◆ Short task A: Decide whether each statement below agrees with the backup discussion that follows. Answer yes or no for each, quoting the deciding words from the discussion. (i) BB2 storage costs more per GB-month than Amazon Glacier. (ii) The offsite USB drive is brought in every week. (iii) Amazon CloudDrive still works with rclone.
◆ Short task B: Write a continuation of the backup discussion below, starting after its final sentence.

◆ Source:
-----

1. Yes, there was a huge security mess with the WD MyBookLive, where people had all their data deleted if they enabled UPNP and allowed the drive to punch a hole in their NAT. But never expose any such "IoT" devices directly on the WAN - always block all these devices on the router WAN interface completely and ssh mount your network drives on a "home server." Have cron jobs on the server do the sync with cloud drives. MyBookLive is much less expensive and if you keep it off the WAN can work very well as a NAS.

2(a). Amazon CloudDrive used to be a good service to use, even after they got rid of their "unlimited" plans at $5/mo/1TB. But then they blocked off rclone and now there are close to zero clients that it works with - the only clients that work are their slow web interface and an "odrive" client that almost never syncs.

2(b). Microsoft OneDrive offers a nice "Business Basic" plan for $5/mo/1TB that seems pretty good.

3. BB2 storage is $0.005/GB-month - slightly more expensive than Amazon Glacier at $0.004/GB-month, but its download cost at $0.01/GB is better than Glacier's at $0.09/GB


I have a machine with two 6TB RAID 1 arrays. I have a backup script that runs rsync against a bunch of hosts periodically to one array. Then, weekly I run borg backup from one array to the other. Between borg compression and deduplication I have months of backups on the backup array.

Then at least once a month I bring in an offsite 6TB USB drive and rsync the borg backup to it after manually reviewing that the current borg backups are “sane”.

The main advantage to this approach is that even with complete physical destruction I can access/restore anything within hours. Additionally, going back to old versions or checkpoints locally is extremely fast (seconds to minutes) no matter the file size. I also have occasions where I create/change a lot of data in the same day, to the point where a former overnight cloud backup process would occasionally fail to run because it was still running from the night before!


Redundancy is your friend. If you are serious about data retention, you should be storing your most important data offsite. If you are serious about privacy, this may require backing up to a hard drive and physically storing that offsite yourself.

-----

◆ Data shown:

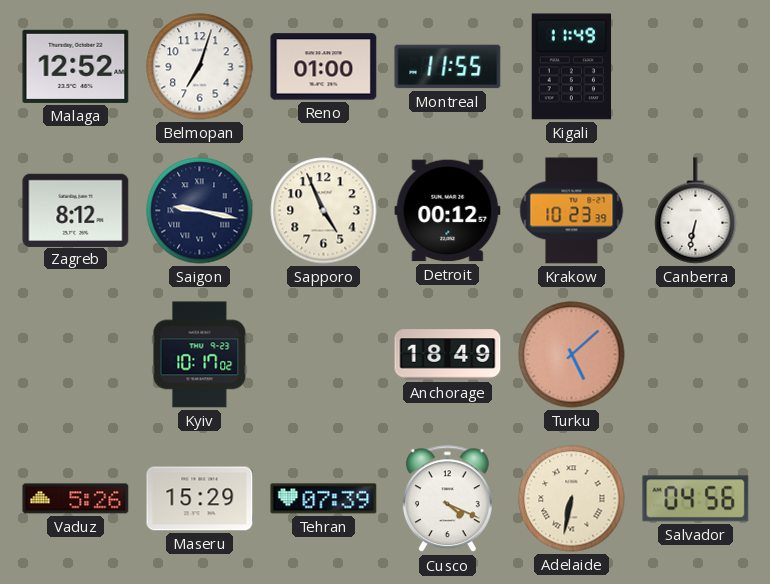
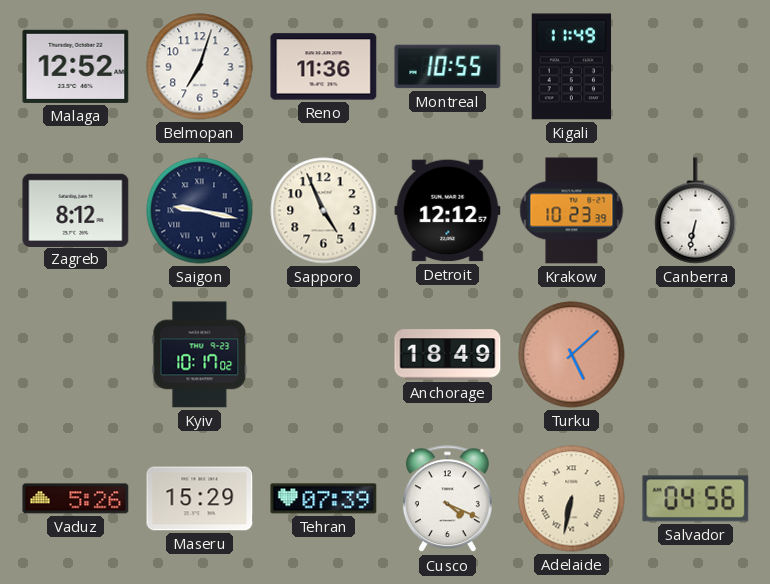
Reno: 01:00 -> 11:36
Montreal: 11:55 -> 10:55
Detroit: 00:12 -> 12:12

-----

◆ Reply A:
(i) Yes: "slightly more expensive than Amazon Glacier at $0.004/GB-month"
(ii) No: "at least once a month I bring in an offsite 6TB USB drive"
(iii) No: "But then they blocked off rclone"

◆ Reply B:
For personal data? I don't. If it's important, I make hardcopies, everything else is ephemeral and ultimately replacable. Not worrying about backups saves me a lot of time, money, and stress.

I got a syncthing server power by S3QL that stores the data in backblaze.

Syncthing is not backup but more synchronization. But for simple stuff is more than good enough. Especially for pictures that I want to keep forever.

https://redbeardlab.com/2021/08/03/my-syncthing-setup-cheap-...


I use Seafile, but that’s not really important since you can use any other Dropbox style app. Although, everything is stored on ZFS locally in a RAID-Z2 configuration with native ZFS encryption. I can lose up to two drives out of six in my setup with no data loss. Then I take snapshots automatically and push incremental updates to a third-party server and since they are encrypted they can’t read the data either.

Made script that automates this:

1. rsync to USB disk into snapshot/ (with global and per-directory filters)

2. on USB disk, borg from snapshot/ to borg/

3. rclone borg/ to multiple object storages (e.g. B2)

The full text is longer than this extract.